__PASSAGE SHOWN__.

But it is not merely a matter of attitudinising. It is necessary for the proponents of such a view to leave bits out of the story, for fear that it would lead to a conclusion, and conclusions are dangerous things.
This could not be more clearly evinced than than in Foster’s animus against Sinn Fein President Gerry Adams, which he combined with a lamentable assault on Angela’s Ashes author, Frank McCourt , in the New York Times:
Evelyn Waugh once remarked that to the Irishman there are only two ultimate realities, hell and the United States. The McCourt version postulates that you have to experience the first in order to be redeemed by the second. Thus the McCourt oeuvre, apparently trading in misery, actually sells on synthetic moral uplift.
This supercilious condescension could be envy, could be a problem with American culture, Irish-American culture, with Irish culture, or could be all four. In the same piece Gerry Adams is derided for not opening himself up to prosecution by detailing participation in the IRA. This is, says Foster, like “a biography of Field Marshal Montgomery that leaves out the British Army”
Perhaps the comment on Bernard Law Montgomery, the son of an Ulster clergyman, and arch irritant of another jumped up colonial, General Dwight D Eisenhower, is misplaced and should have been directed by Foster at his mirror.
Brian P Murphy observed in relation to Foster and the Kilmichael Ambush of November 1920, the one that changed the course of the Anglo Irish War of 1919-21:
Roy Foster, in his Modern Ireland, despite dealing with Cork in late 1920, does not mention the Kilmichael Ambush. He does quote from “an English Brigade Major” who said, “I think I regarded all civilians as “Shinners”, and I never had any dealings with any of them”. Foster, however, does not advert to the significant fact that this Brigade Major was Bernard Montgomery, of Second World War renown, who was based in Cork, nor does he cite the previous sentence of Montgomery that “personally my whole attention was given to defeating the rebels and it never bothered me a bit how many houses were burned”.
Foster, who turns up his nose at “prefabricated ideas”, is at home fabricating prejudice.
A failure to entertain pertinent but uncomfortable facts is a feature of revisionist historiography. If Hart is guilty in his The IRA and its Enemies, then it could be said that he learned his trade from an apt instructor. So impressed was Professor Foster with Peter Hart’s study of the IRA in West Cork in 1998 that he chaired the jury that unanimously awarded Hart the Ewart Biggs prize for his book published that same year (“Awarded in memory of the British Ambassador to Ireland who was assassinated in Dublin in 1976 [by the IRA]. The prize was established in 1977 [by the late Jane Ewart Biggs] and aims to create greater understanding between the peoples of Britain and Ireland, or co-operation between the partners of the European Community. It is awarded to a book, a play or a piece of journalism that best fulfils this aim.”)

__PROBLEM TO SOLVE__. In the passage on Roy Foster, which prize did the jury chaired by Foster unanimously award to Peter Hart?

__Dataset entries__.
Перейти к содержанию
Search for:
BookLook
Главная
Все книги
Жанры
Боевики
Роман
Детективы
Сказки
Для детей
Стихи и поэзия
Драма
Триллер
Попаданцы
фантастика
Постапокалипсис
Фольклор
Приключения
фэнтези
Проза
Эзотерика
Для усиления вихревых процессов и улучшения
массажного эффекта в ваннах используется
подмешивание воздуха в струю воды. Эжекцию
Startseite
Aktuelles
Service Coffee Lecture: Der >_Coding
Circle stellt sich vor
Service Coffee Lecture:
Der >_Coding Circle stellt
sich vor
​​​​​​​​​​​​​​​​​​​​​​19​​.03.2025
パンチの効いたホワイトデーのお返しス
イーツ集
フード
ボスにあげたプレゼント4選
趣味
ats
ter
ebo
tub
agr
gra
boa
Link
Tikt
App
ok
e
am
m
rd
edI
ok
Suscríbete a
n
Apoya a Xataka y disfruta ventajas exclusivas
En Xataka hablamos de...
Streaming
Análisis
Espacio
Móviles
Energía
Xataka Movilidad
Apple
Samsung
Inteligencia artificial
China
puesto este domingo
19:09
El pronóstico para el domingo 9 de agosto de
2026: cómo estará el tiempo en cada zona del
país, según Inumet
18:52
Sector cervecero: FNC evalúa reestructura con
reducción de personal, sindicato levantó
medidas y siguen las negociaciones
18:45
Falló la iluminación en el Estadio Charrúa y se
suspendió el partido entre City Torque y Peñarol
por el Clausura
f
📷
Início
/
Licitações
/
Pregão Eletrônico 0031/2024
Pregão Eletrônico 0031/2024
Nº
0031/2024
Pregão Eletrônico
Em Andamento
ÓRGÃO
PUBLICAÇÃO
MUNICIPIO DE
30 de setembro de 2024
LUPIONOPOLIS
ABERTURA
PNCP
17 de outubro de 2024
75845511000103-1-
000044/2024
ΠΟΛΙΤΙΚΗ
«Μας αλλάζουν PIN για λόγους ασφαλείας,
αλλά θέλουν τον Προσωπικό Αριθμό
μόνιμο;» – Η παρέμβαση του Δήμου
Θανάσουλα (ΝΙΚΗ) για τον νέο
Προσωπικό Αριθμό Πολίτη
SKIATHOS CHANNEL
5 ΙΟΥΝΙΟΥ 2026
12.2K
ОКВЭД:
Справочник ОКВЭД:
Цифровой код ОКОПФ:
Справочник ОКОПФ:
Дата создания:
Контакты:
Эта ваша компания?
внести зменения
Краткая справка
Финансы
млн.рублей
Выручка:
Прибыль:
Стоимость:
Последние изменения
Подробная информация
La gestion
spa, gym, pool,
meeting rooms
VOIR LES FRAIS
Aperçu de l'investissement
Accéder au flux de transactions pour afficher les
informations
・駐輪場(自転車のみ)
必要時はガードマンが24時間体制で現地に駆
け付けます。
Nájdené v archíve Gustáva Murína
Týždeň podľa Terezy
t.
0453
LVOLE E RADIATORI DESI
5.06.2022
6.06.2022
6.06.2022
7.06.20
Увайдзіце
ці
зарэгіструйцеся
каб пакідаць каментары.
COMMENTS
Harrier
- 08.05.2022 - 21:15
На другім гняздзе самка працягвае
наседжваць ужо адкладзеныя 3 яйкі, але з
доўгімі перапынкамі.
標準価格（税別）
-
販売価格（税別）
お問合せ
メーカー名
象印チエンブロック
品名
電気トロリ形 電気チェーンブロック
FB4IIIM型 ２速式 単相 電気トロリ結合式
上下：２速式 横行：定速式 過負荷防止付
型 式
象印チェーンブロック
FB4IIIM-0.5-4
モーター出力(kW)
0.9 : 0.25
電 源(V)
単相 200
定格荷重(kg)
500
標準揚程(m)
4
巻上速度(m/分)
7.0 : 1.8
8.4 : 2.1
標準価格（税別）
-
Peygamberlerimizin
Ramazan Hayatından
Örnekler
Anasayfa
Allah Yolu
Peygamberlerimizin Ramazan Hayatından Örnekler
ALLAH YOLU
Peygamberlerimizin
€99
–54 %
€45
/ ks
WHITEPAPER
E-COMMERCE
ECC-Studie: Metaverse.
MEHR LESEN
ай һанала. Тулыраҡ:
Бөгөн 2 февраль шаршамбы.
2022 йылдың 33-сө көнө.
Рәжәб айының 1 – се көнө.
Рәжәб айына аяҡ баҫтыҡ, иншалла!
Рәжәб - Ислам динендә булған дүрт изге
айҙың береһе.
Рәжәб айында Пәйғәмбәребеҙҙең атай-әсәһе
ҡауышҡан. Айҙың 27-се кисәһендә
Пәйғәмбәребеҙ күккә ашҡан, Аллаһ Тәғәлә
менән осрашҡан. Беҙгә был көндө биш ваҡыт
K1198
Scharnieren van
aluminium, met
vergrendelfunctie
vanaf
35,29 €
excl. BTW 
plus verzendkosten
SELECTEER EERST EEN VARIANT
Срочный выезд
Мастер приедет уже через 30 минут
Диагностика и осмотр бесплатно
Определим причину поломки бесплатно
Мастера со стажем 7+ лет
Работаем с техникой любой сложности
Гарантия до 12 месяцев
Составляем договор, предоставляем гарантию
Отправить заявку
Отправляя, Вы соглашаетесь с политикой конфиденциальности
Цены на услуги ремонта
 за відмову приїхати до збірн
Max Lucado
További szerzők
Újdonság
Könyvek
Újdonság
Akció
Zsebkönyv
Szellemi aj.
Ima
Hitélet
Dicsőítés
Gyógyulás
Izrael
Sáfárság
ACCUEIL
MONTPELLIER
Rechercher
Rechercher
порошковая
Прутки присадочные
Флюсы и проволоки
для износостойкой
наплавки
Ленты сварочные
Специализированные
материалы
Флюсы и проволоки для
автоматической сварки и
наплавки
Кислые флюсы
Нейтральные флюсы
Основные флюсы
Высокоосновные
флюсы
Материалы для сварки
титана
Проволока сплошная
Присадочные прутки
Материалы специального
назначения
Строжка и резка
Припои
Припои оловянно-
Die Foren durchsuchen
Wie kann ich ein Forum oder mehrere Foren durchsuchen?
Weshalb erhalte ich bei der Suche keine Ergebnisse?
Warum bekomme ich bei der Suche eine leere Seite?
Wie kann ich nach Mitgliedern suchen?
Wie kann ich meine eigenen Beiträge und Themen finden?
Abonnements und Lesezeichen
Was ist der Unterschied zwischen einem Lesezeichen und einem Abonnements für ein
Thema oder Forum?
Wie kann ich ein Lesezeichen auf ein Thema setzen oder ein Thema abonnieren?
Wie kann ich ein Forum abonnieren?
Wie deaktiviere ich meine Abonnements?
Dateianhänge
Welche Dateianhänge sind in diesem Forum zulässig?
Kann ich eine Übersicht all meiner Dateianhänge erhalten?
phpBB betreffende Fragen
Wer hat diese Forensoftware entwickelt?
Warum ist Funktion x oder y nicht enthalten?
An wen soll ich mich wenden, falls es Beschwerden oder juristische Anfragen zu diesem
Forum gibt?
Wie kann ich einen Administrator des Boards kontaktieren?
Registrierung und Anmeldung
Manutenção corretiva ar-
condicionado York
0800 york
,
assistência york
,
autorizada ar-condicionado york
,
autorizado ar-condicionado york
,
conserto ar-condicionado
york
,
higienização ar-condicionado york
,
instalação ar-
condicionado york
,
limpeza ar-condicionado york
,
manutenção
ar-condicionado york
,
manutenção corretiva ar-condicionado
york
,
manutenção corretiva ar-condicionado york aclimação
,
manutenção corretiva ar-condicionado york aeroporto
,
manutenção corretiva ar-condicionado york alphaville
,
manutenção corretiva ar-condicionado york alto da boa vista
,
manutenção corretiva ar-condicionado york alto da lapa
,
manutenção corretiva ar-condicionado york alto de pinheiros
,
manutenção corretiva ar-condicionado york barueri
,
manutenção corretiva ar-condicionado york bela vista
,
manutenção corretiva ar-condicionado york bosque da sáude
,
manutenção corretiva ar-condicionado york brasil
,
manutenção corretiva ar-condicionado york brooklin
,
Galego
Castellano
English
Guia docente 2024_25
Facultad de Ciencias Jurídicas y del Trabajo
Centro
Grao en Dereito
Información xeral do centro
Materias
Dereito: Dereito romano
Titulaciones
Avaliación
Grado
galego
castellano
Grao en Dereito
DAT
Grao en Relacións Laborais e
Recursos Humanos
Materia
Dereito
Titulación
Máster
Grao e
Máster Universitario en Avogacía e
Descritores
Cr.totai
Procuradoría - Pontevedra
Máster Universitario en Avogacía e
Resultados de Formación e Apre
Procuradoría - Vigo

__FINISHED TASK__. The Ewart Biggs prize.